Tiempo de República (ficción) en el balcón del Ayuntamiento de Salamanca

La bandera republicana, ondeando en el balcón principal del Ayuntamiento de Salamanca.

La bandera de la República vuelve a ondear en el balcón principal del consistorio, donde ya estuvo en tiempos pretéritos.

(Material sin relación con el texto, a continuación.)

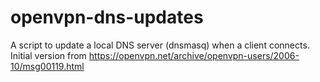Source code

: # openvpn-dns-updates

A script to update a local DNS server (dnsmasq) when a client connects.  Initial version from https://openvpn.net/archive/openvpn-users/2006-10/msg00119.html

El rodaje de la nueva película de Alejandro Amenábar en Salamanca ha traído cambios a la Plaza Mayor. El ágora salmantina se ha adaptado para recuperar el aspecto que tenía en el tiempo en el que se sitúa la trama 'Mientras dura la guerra', que recrea los últimos días de Miguel de Unamuno como rector de la Universidad de Salamanca. Tanto, que el Ayuntamiento de Salamanca ha vuelto a los tiempos de la República, aunque sea sólo para una ficción.

 

Para volver a los años '30 del pasado siglo, se ha construido un parterre que imita los jardines que tenía la plaza, se ha recreado en aspecto de los bares de los soportales, se han instalado toldos en los balcones, rótulos de negocios... Pero el último detalle ha sido la retirada de las banderas del balcón principal y el izado de una enseña que no ha pasado desapercibida.

 

Durante el rodaje de este miércoles, una única bandera ondeaba en el balcón principal del Ayuntamiento, el que se usa el alcalde de Salamanca para mostrar a visitantes ilustres la magnanimidad de la Plaza Mayor. En lugar de las habituales, se ha colocado la bandera de la república que ha tenido un protagonismo absoluto.

 

La imagen, aunque insólita en estos tiempos (alguna edil se ha hecho una foto para el recuerdo), no es ni mucho menos ajena a la historia de la plaza: tanto la Primera República como la Segunda fueron proclamadas de forma multitudinaria y bulliciosa desde los balcones del Pabellón Consistorial. Así que, en cierto modo, la bandera tricolor vuelve a un lugar que ya conoce, aunque ahora sea para una ficción.

 

De igual modo, la instauración de la dictadura fue proclamada desde los balcones del Pabellón Consistorial. La guarnición militar de Salamanca se levantó en armas el 19 de julio de 1936 y se proclamó la situación mediante un bando en la Plaza Mayor. No mucho después, se encargó y se instaló el medallón con la efigie de Franco que fue retirado hace casi un año y que no va a volver nunca más: a diferencia de lo que ha ocurrido con la transitoria presencia de la bandera, la eliminación de la imagen del dictador no es ficción.